Copy out each line of the entries below in which the string "label" appears.

(Dataset entries)

::::

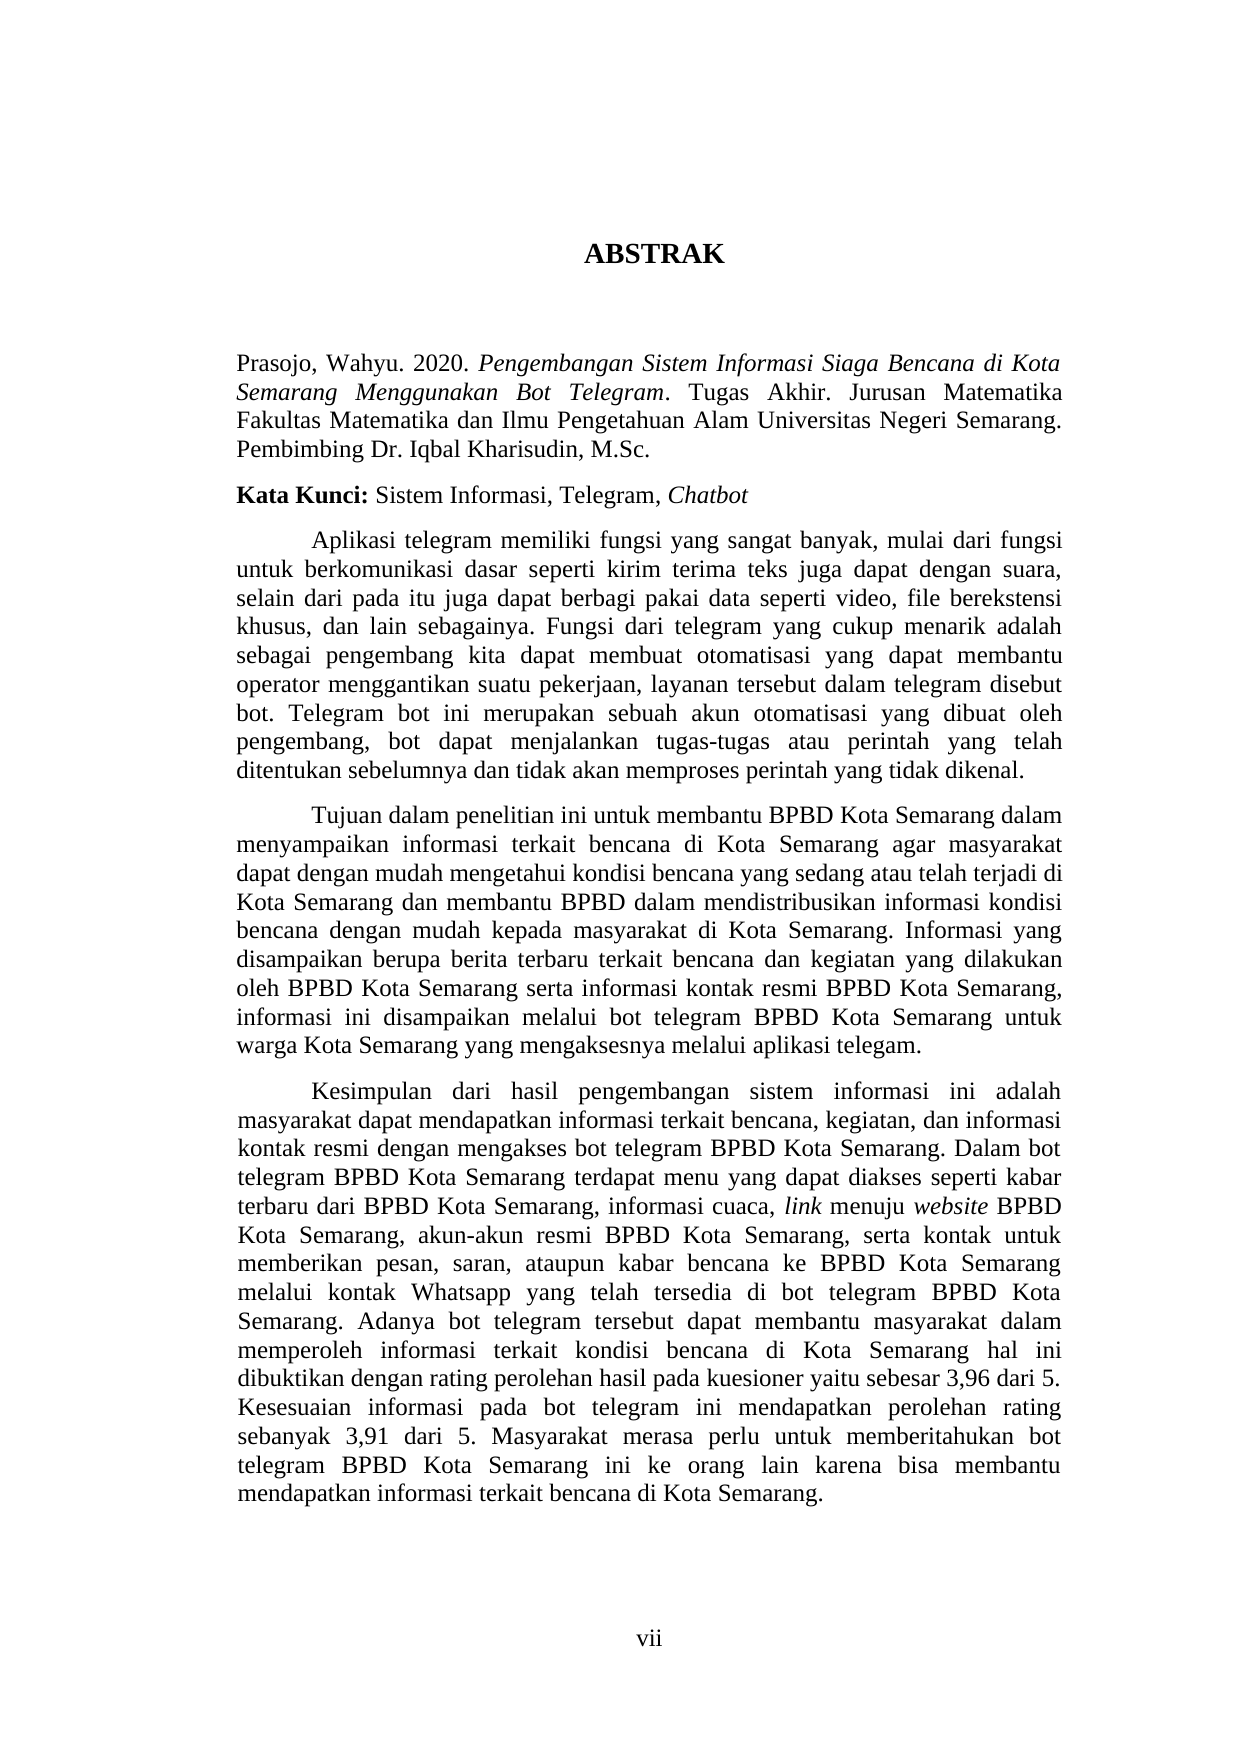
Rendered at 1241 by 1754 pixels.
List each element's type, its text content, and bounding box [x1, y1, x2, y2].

text Kesimpulan dari hasil pengembangan sistem informasi ini adalah masyarakat dapat mendapatkan informasi terkait bencana, kegiatan, dan informasi kontak resmi dengan mengakses bot telegram BPBD Kota Semarang. Dalam bot telegram BPBD Kota Semarang terdapat menu yang dapat diakses seperti kabar terbaru dari BPBD Kota Semarang, informasi cuaca, link menuju website BPBD Kota Semarang, akun-akun resmi BPBD Kota Semarang, serta kontak untuk memberikan pesan, saran, ataupun kabar bencana ke BPBD Kota Semarang melalui kontak Whatsapp yang telah tersedia di bot telegram BPBD Kota Semarang. Adanya bot telegram tersebut dapat membantu masyarakat dalam memperoleh informasi terkait kondisi bencana di Kota Semarang hal ini dibuktikan dengan rating perolehan hasil pada kuesioner yaitu sebesar 3,96 dari 5. Kesesuaian informasi pada bot telegram ini mendapatkan perolehan rating sebanyak 3,91 dari 5. Masyarakat merasa perlu untuk memberitahukan bot telegram BPBD Kota Semarang ini ke orang lain karena bisa membantu mendapatkan informasi terkait bencana di Kota Semarang. [236, 1076, 1062, 1507]
text Aplikasi telegram memiliki fungsi yang sangat banyak, mulai dari fungsi untuk berkomunikasi dasar seperti kirim terima teks juga dapat dengan suara, selain dari pada itu juga dapat berbagi pakai data seperti video, file berekstensi khusus, dan lain sebagainya. Fungsi dari telegram yang cukup menarik adalah sebagai pengembang kita dapat membuat otomatisasi yang dapat membantu operator menggantikan suatu pekerjaan, layanan tersebut dalam telegram disebut bot. Telegram bot ini merupakan sebuah akun otomatisasi yang dibuat oleh pengembang, bot dapat menjalankan tugas-tugas atau perintah yang telah ditentukan sebelumnya dan tidak akan memproses perintah yang tidak dikenal. [236, 525, 1063, 784]
text Prasojo, Wahyu. 2020. Pengembangan Sistem Informasi Siaga Bencana di Kota Semarang Menggunakan Bot Telegram. Tugas Akhir. Jurusan Matematika Fakultas Matematika dan Ilmu Pengetahuan Alam Universitas Negeri Semarang. Pembimbing Dr. Iqbal Kharisudin, M.Sc. [236, 348, 1063, 463]
subtitle ABSTRAK [247, 236, 1062, 270]
text Tujuan dalam penelitian ini untuk membantu BPBD Kota Semarang dalam menyampaikan informasi terkait bencana di Kota Semarang agar masyarakat dapat dengan mudah mengetahui kondisi bencana yang sedang atau telah terjadi di Kota Semarang dan membantu BPBD dalam mendistribusikan informasi kondisi bencana dengan mudah kepada masyarakat di Kota Semarang. Informasi yang disampaikan berupa berita terbaru terkait bencana dan kegiatan yang dilakukan oleh BPBD Kota Semarang serta informasi kontak resmi BPBD Kota Semarang, informasi ini disampaikan melalui bot telegram BPBD Kota Semarang untuk warga Kota Semarang yang mengaksesnya melalui aplikasi telegam. [236, 801, 1063, 1059]
text Kata Kunci: Sistem Informasi, Telegram, Chatbot [236, 480, 1063, 508]
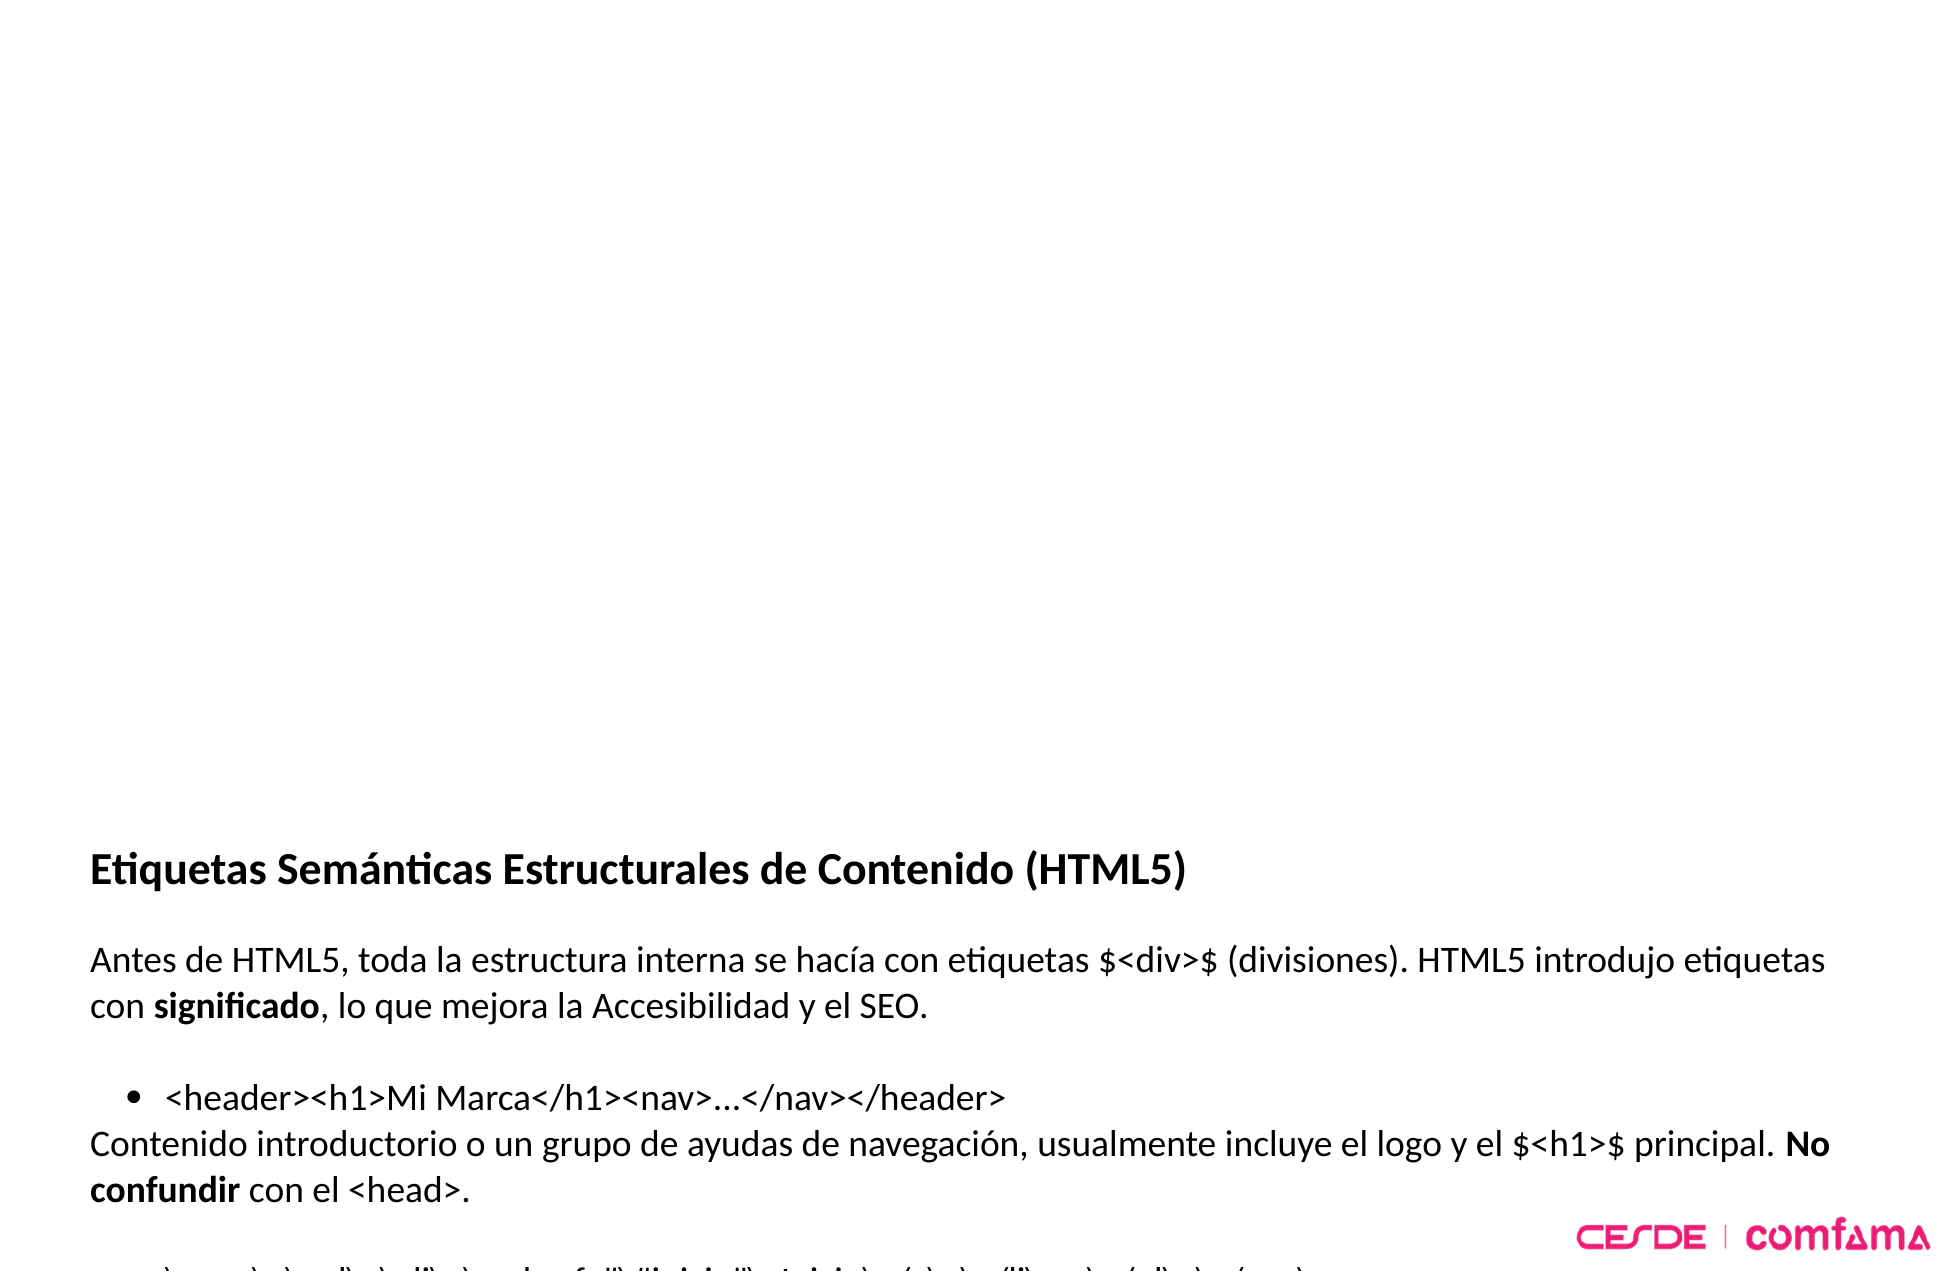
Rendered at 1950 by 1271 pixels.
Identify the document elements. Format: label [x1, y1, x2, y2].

picture [1567, 1208, 1939, 1258]
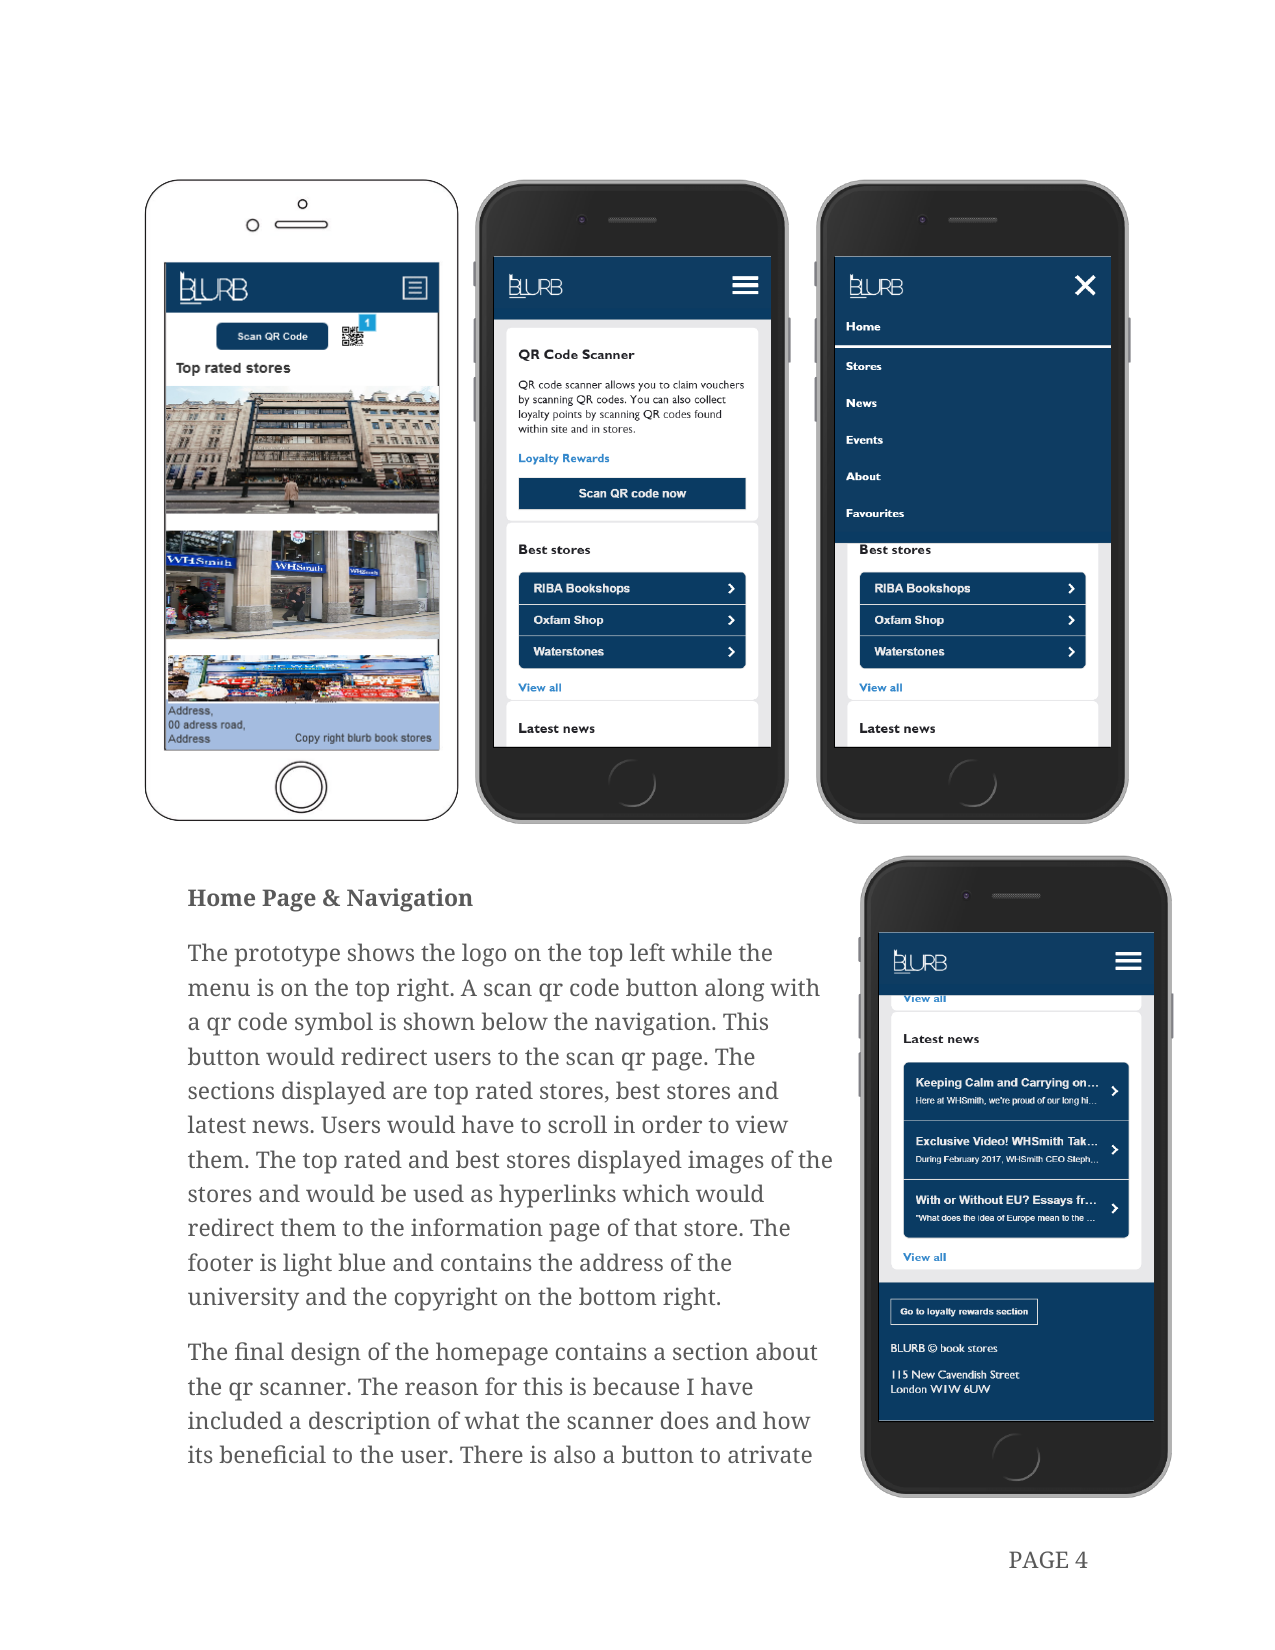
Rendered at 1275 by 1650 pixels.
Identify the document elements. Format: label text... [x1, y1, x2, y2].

picture [814, 179, 1131, 824]
text Home Page & Navigation [187, 882, 858, 913]
picture [144, 179, 459, 822]
text The prototype shows the logo on the top left while the menu is on the top right. A scan qr code button along with a qr code symbol is shown below the navigation. This button would redirect users to the scan qr page. The sections displayed are top rated stores, best stores and latest news. Users would have to scroll in order to view them. The top rated and best stores displayed images of the stores and would be used as hyperlinks which would redirect them to the information page of that store. The footer is light blue and contains the address of the university and the copyright on the bottom right. [187, 937, 858, 1312]
text The final design of the homepage contains a section about the qr scanner. The reason for this is because I have included a description of what the scanner does and how its beneficial to the user. There is also a button to atrivate the scanner and hyperlink above which redirects the user to the loyalty rewards page. There is another section called best stores. This displays the three stores along with a arrow which indicates that the user can view more information on a certain store along with a view all link at the bottom of each section. The footer is dark blue and contains a button which redirects the users to the loyalty page, blurb copyright information and university address. [187, 1336, 858, 1471]
picture [473, 179, 791, 824]
picture [858, 855, 1174, 1498]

::::

→ **Written response**
Identify the document elements. Format: label [x1, y1, x2, y2].
Identify the document elements. Format: label text... [x1, y1, x2, y2].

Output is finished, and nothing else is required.